## Records shown
§
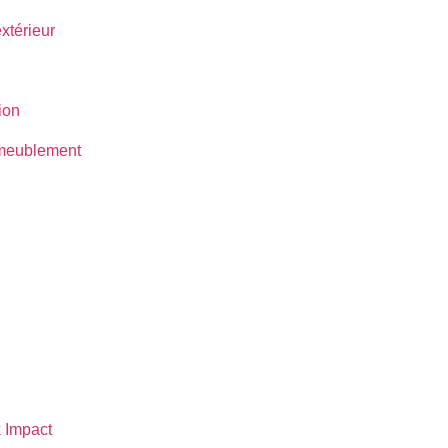
térieur
ion
ameublement
 Impact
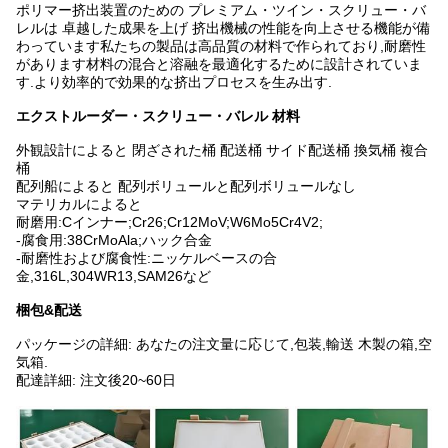
ポリマー挤出装置のための プレミアム・ツイン・スクリュー・バ
レルは 卓越した成果を上げ 挤出機械の性能を向上させる機能が備
わっています私たちの製品は高品質の材料で作られており,耐磨性
があります材料の混合と溶融を最適化するために設計されていま
す.より効率的で効果的な挤出プロセスを生み出す.
エクストルーダー・スクリュー・バレル
材料
外観設計によると 閉ざされた桶 配送桶 サイド配送桶 換気桶 複合
桶
配列船によると 配列ボリュールと配列ボリュールなし
マテリカルによると
耐磨用:Cインナー;Cr26;Cr12MoV;W6Mo5Cr4V2;
-腐食用:38CrMoAla;ハック合金
-耐磨性および腐食性:ニッケルベースの合
金,316L,304WR13,SAM26など
梱包&配送
パッケージの詳細: あなたの注文量に応じて,包装,輸送 木製の箱,空
気箱.
配達詳細: 注文後20~60日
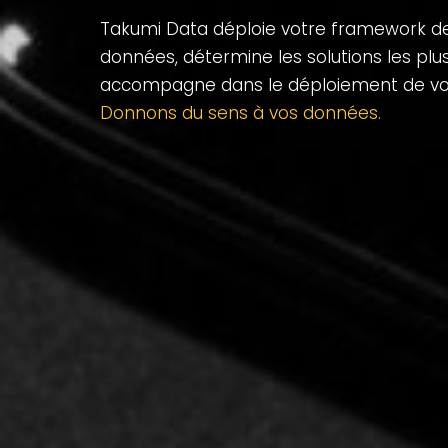
Takumi Data déploie votre framework de 
données, détermine les solutions les plu
accompagne dans le déploiement de votre
Donnons du sens à vos données.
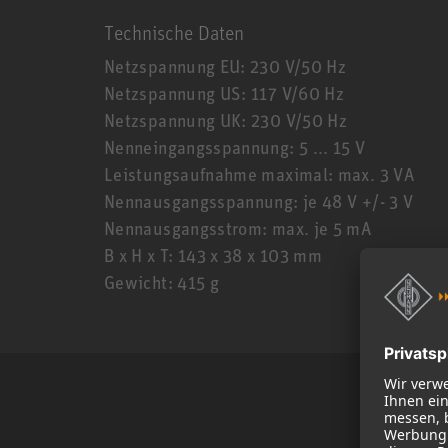
Technische Daten
Netzspannung EU: 230 V/50 Hz
Netzspannung US: 117 V/60 Hz
Netzspannung UK: 230 V/50 Hz
Nenneingangsspannung: 5 ... 15 V
Leistungsaufnahme maximal: max. 3 VA
Nennausgangsspannung: je 48 V +/- 3 V
Nennausgangsstrom: max. je 5 mA
B x H x T: 143 x 38 x 103 mm
Gewicht: 415 g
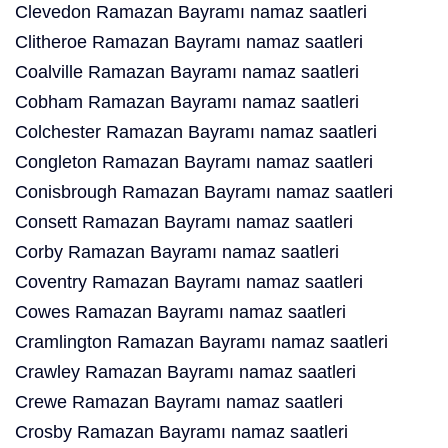
Clevedon Ramazan Bayramı namaz saatleri
Clitheroe Ramazan Bayramı namaz saatleri
Coalville Ramazan Bayramı namaz saatleri
Cobham Ramazan Bayramı namaz saatleri
Colchester Ramazan Bayramı namaz saatleri
Congleton Ramazan Bayramı namaz saatleri
Conisbrough Ramazan Bayramı namaz saatleri
Consett Ramazan Bayramı namaz saatleri
Corby Ramazan Bayramı namaz saatleri
Coventry Ramazan Bayramı namaz saatleri
Cowes Ramazan Bayramı namaz saatleri
Cramlington Ramazan Bayramı namaz saatleri
Crawley Ramazan Bayramı namaz saatleri
Crewe Ramazan Bayramı namaz saatleri
Crosby Ramazan Bayramı namaz saatleri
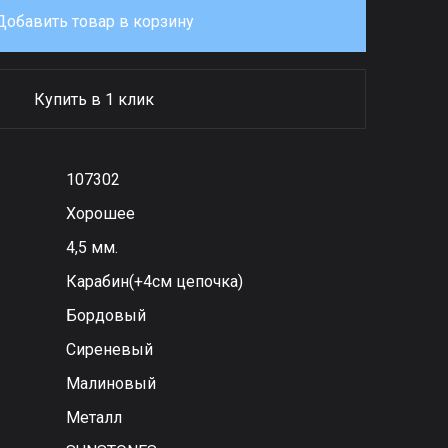
Добавить товар в корзину
Купить в 1 клик
107302
Хорошее
4,5 мм.
Карабин(+4см цепочка)
Бордовый
Сиреневый
Малиновый
Металл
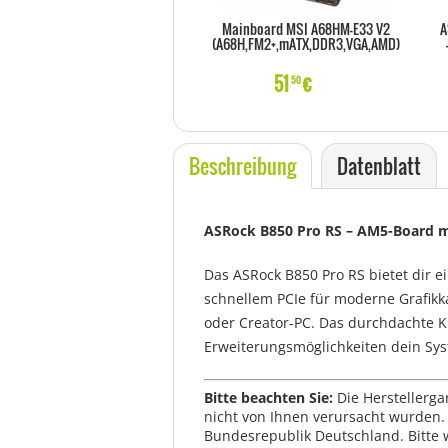
Mainboard MSI A68HM-E33 V2
A
(A68H,FM2+,mATX,DDR3,VGA,AMD)
51
€
50
Beschreibung
Datenblatt
ASRock B850 Pro RS – AM5-Board 
Das ASRock B850 Pro RS bietet dir 
schnellem PCIe für moderne Grafik
oder Creator-PC. Das durchdachte K
Erweiterungsmöglichkeiten dein Sy
Bitte beachten Sie:
Die Herstellerga
nicht von Ihnen verursacht wurden. 
Bundesrepublik Deutschland. Bitte 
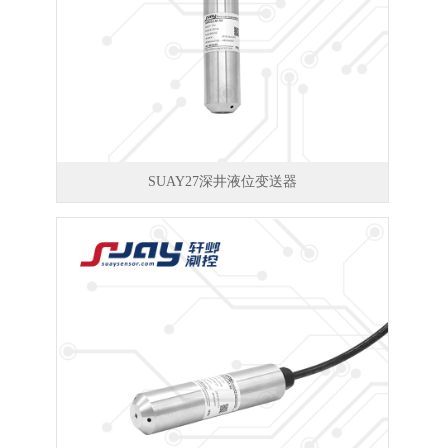
SUAY27深井液位变送器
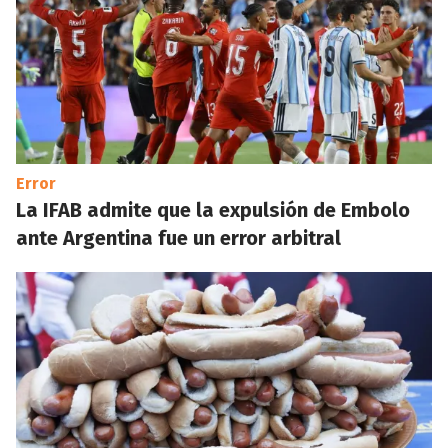
Error
La IFAB admite que la expulsión de Embolo
ante Argentina fue un error arbitral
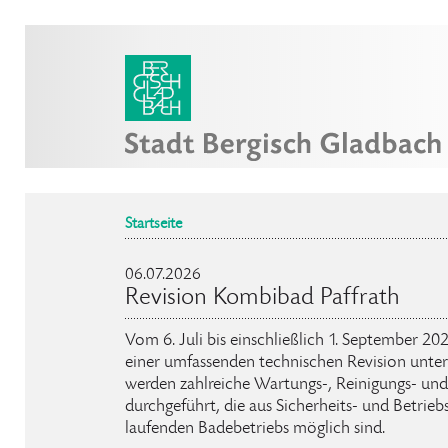
Startseite
06.07.2026
Revision Kombibad Paffrath
Vom 6. Juli bis einschließlich 1. September 2
einer umfassenden technischen Revision unte
werden zahlreiche Wartungs-, Reinigungs- und
durchgeführt, die aus Sicherheits- und Betrie
laufenden Badebetriebs möglich sind.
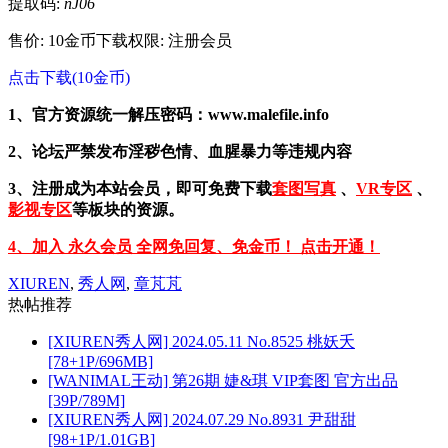
提取码:
nJ06
售价: 10金币
下载权限: 注册会员
点击下载(10金币)
1、官方资源统一解压密码：www.malefile.info
2、论坛严禁发布淫秽色情、血腥暴力等违规内容
3、注册成为本站会员，即可免费下载
套图写真
、
VR专区
、
影视专区
等板块的资源。
4、加入 永久会员 全网免回复、免金币！ 点击开通！
XIUREN
,
秀人网
,
章芃芃
热帖推荐
[XIUREN秀人网] 2024.05.11 No.8525 桃妖夭
[78+1P/696MB]
[WANIMAL王动] 第26期 婕&琪 VIP套图 官方出品
[39P/789M]
[XIUREN秀人网] 2024.07.29 No.8931 尹甜甜
[98+1P/1.01GB]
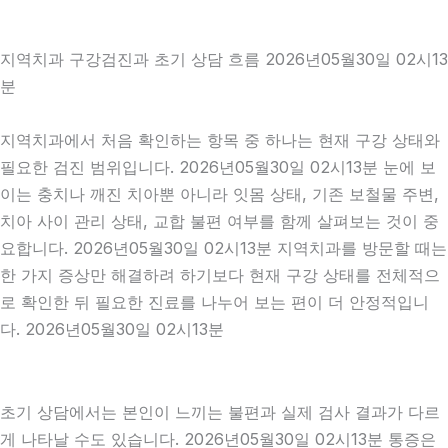
지역치과 구강검진과 초기 상담 흐름 2026년05월30일 02시13
분
지역치과에서 처음 확인하는 항목 중 하나는 현재 구강 상태와
필요한 검진 범위입니다. 2026년05월30일 02시13분 눈에 보
이는 충치나 깨진 치아뿐 아니라 잇몸 상태, 기존 보철물 주변,
치아 사이 관리 상태, 교합 불편 여부를 함께 살펴보는 것이 중
요합니다. 2026년05월30일 02시13분 지역치과를 방문할 때는
한 가지 증상만 해결하려 하기보다 현재 구강 상태를 전체적으
로 확인한 뒤 필요한 진료를 나누어 보는 편이 더 안정적입니
다. 2026년05월30일 02시13분
초기 상담에서는 본인이 느끼는 불편과 실제 검사 결과가 다르
게 나타날 수도 있습니다. 2026년05월30일 02시13분 통증은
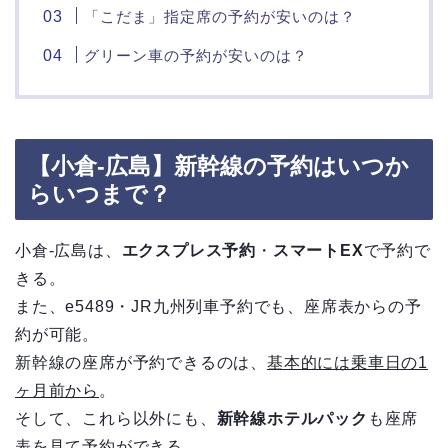
「こだま」指定席の予約が安いのは？
グリーン車の予約が安いのは？
【小倉-広島】新幹線の予約はいつか
らいつまで？
小倉-広島は、
エクスプレス予約
・
スマートEX
で予約で
きる。
また、e5489・JR九州列車予約でも、座席表からの予
約が可能。
新幹線の座席が予約できるのは、
基本的には乗車日の1
ヶ月前から
。
そして、これら以外にも、
新幹線ホテルパック
も座席
表を見て予約ができる。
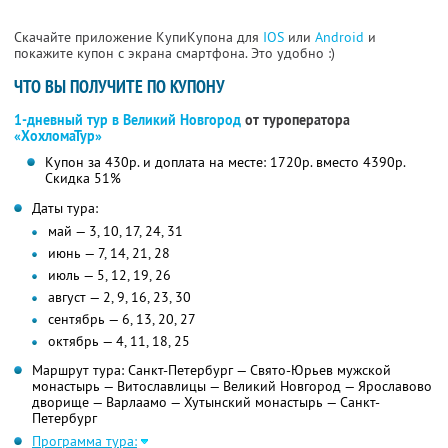
Скачайте приложение КупиКупона для
IOS
или
Android
и
покажите купон с экрана смартфона. Это удобно :)
ЧТО ВЫ ПОЛУЧИТЕ ПО КУПОНУ
1-дневный тур в Великий Новгород
от туроператора
«ХохломаТур»
Купон за 430р. и доплата на месте: 1720р. вместо 4390р.
Скидка 51%
Даты тура:
май — 3, 10, 17, 24, 31
июнь — 7, 14, 21, 28
июль — 5, 12, 19, 26
август — 2, 9, 16, 23, 30
сентябрь — 6, 13, 20, 27
октябрь — 4, 11, 18, 25
Маршрут тура: Санкт-Петербург — Свято-Юрьев мужской
монастырь — Витославлицы — Великий Новгород — Ярославово
дворище — Варлаамо — Хутынский монастырь — Санкт-
Петербург
Программа тура:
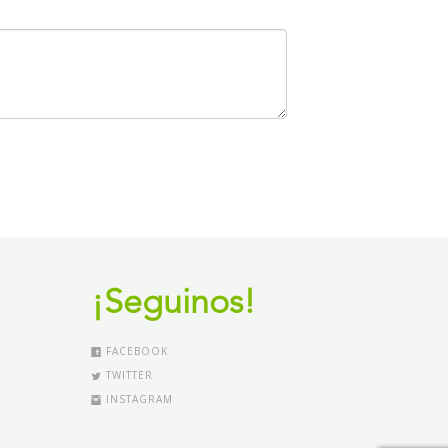
¡Seguinos!
FACEBOOK
TWITTER
INSTAGRAM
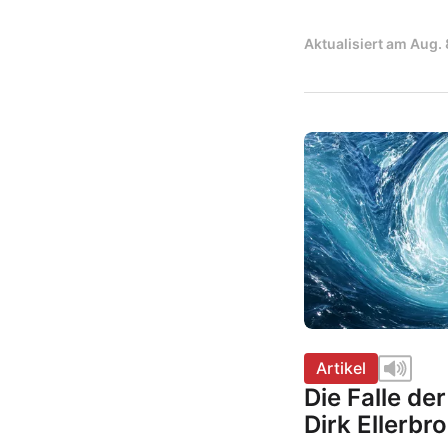
Aktualisiert am
Aug. 
Artikel
Die Falle de
Dirk Ellerbr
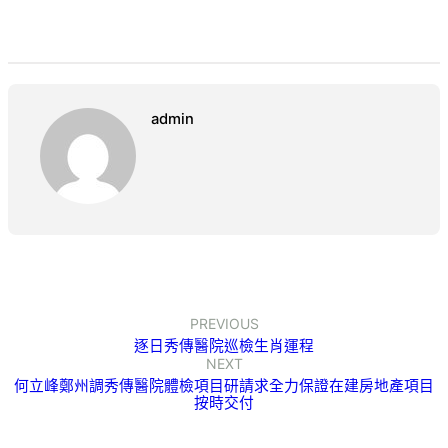
admin
PREVIOUS
逐日秀傳醫院巡檢生肖運程
NEXT
何立峰鄭州調秀傳醫院體檢項目研請求全力保證在建房地產項目
按時交付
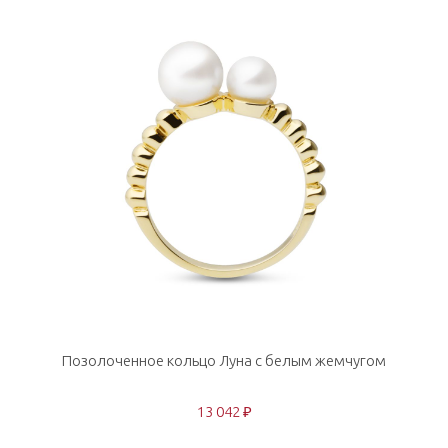
Позолоченное кольцо Луна с белым жемчугом
13 042 ₽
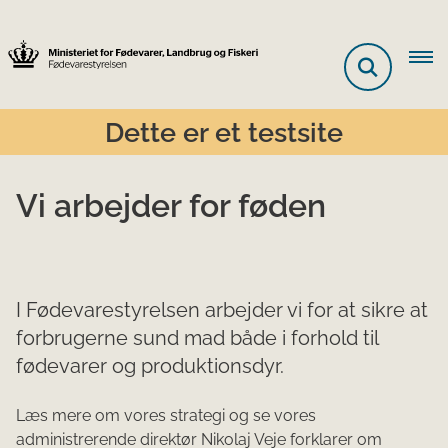
Dette er et testsite
Vi arbejder for føden
I Fødevarestyrelsen arbejder vi for at sikre at
forbrugerne sund mad både i forhold til
fødevarer og produktionsdyr.
Læs mere om vores strategi og se vores
administrerende direktør Nikolaj Veje forklarer om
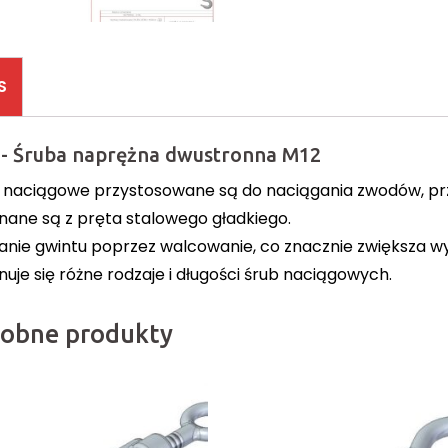
S
 - Śruba naprężna dwustronna M12
 naciągowe przystosowane są do naciągania zwodów, p
ane są z pręta stalowego gładkiego.
anie gwintu poprzez walcowanie, co znacznie zwiększa w
uje się różne rodzaje i długości śrub naciągowych.
obne produkty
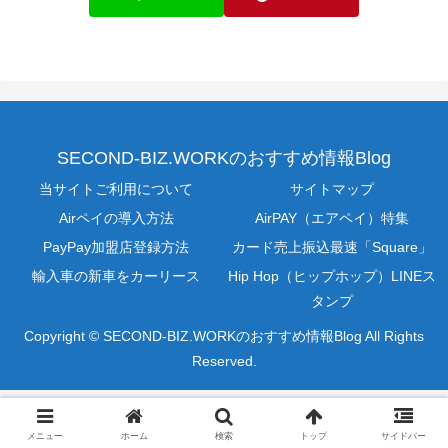
SECOND-BIZ.WORKのおすすめ情報Blog
当サイトご利用について
サイトマップ
Airペイの導入方法
AirPAY（エアペイ）特集
PayPay加盟店登録方法
カード売上振込最速「Square」
輸入車の新車をカーリース
Hip Hop（ヒップホップ）LINEス
タンプ
Copyright © SECOND-BIZ.WORKのおすすめ情報Blog All Rights
Reserved.
メニュー
ホーム
検索
トップ
サイドバー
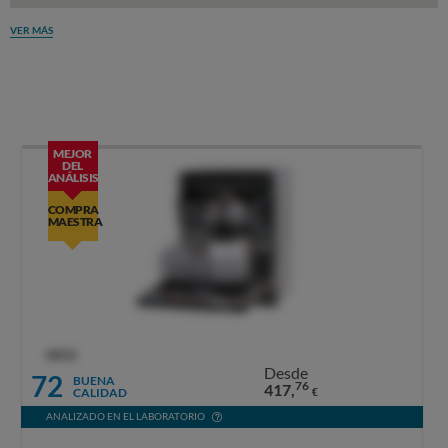
VER MÁS
MEJOR
DEL
ANÁLISIS
COMPRA
MAESTRA
OCU
Desde
72
BUENA
76
417,
CALIDAD
€
ANALIZADO EN EL LABORATORIO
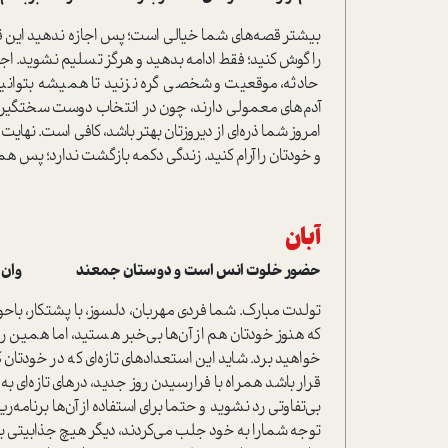
بیشتر قصه‌های شما خیالی است؛ پس اجازه ندهید این 
را گوش کنید؛ فقط ادامه بدهید و هرگز تسلیم نشوید. اجازه
حادثه، موقعیت و شخصی گره نزنید تا همیشه بتوانی
آدم‌های معمولی دارند، چون در انتخاب دوست سختگیرتر 
امروز شما ذره‌ای از دیروزتان بهتر باشد، کافی است. نه
و خودتان را آرام کنید. زندگی دکمه بازگشت ندارد؛ پس ه
آبان
حضور خلوت انس است و دوستان جمعند وان یکاد بخ
تولدت مبارک. شما فردی مهربان، دلسوز، با پشتکار، با‌
که هنوز خودتان هم از آن‌ها بی‌خبر هستید، اما همین رو
خواهید برد. شاید این استعدادهای تازه‌ای که در خودتان
قرار باشد همراه با فرا‌رسیدن روز جدید، درهای تازه‌ای ب
بی‌تفاوتی رد نشوید و حتما برای استفاده از آن‌ها برنامه‌
توجه شمارا به خود جلب می‌کردند، دیگر هیچ جذابیتی بر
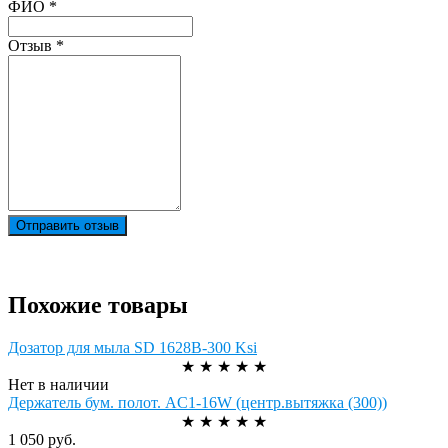
Ваш отзыв был отправлен!
ФИО
*
Отзыв
*
Отправить отзыв
Похожие товары
Дозатор для мыла SD 1628В-300 Ksi
★
★
★
★
★
Нет в наличии
Держатель бум. полот. AC1-16W (центр.вытяжка (300))
★
★
★
★
★
1 050 руб.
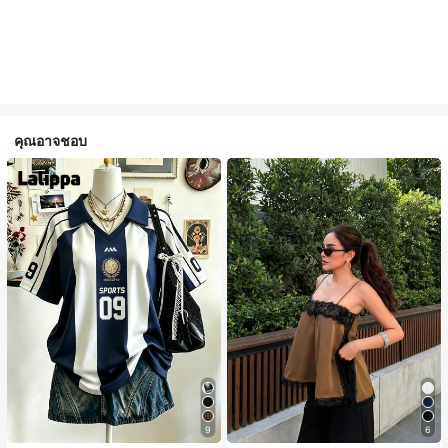
คุณอาจชอบ
#1 ขายดี
ใน สีกากี เสื้อสตรี เสื้อเบลาส์ & Tee
9
6
ลูกค้ากลับมาซื้อซ้ำ!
§
## Work instruction
Reproduce the listing above exactly from the line containing "Colchester Ramazan Bayramı namaz saatleri" up to and including the line containing "durchgeführt, die aus Sicherheits- und Betrie", omitting any images and everything outside those lines.

## Completed exercise
Colchester Ramazan Bayramı namaz saatleri
Congleton Ramazan Bayramı namaz saatleri
Conisbrough Ramazan Bayramı namaz saatleri
Consett Ramazan Bayramı namaz saatleri
Corby Ramazan Bayramı namaz saatleri
Coventry Ramazan Bayramı namaz saatleri
Cowes Ramazan Bayramı namaz saatleri
Cramlington Ramazan Bayramı namaz saatleri
Crawley Ramazan Bayramı namaz saatleri
Crewe Ramazan Bayramı namaz saatleri
Crosby Ramazan Bayramı namaz saatleri
Добавить товар в корзину
Купить в 1 клик
107302
Хорошее
4,5 мм.
Карабин(+4см цепочка)
Бордовый
Сиреневый
Малиновый
Металл
Mainboard MSI A68HM-E33 V2
A
(A68H,FM2+,mATX,DDR3,VGA,AMD)
51
€
50
Beschreibung
Datenblatt
ASRock B850 Pro RS – AM5-Board 
Das ASRock B850 Pro RS bietet dir 
schnellem PCIe für moderne Grafik
oder Creator-PC. Das durchdachte K
Erweiterungsmöglichkeiten dein Sy
Bitte beachten Sie:
Die Herstellerga
nicht von Ihnen verursacht wurden. 
Bundesrepublik Deutschland. Bitte 
SUAY27深井液位变送器
Error
La IFAB admite que la expulsión de Embolo
ante Argentina fue un error arbitral
Startseite
06.07.2026
Revision Kombibad Paffrath
Vom 6. Juli bis einschließlich 1. September 2
einer umfassenden technischen Revision unte
werden zahlreiche Wartungs-, Reinigungs- und
durchgeführt, die aus Sicherheits- und Betrie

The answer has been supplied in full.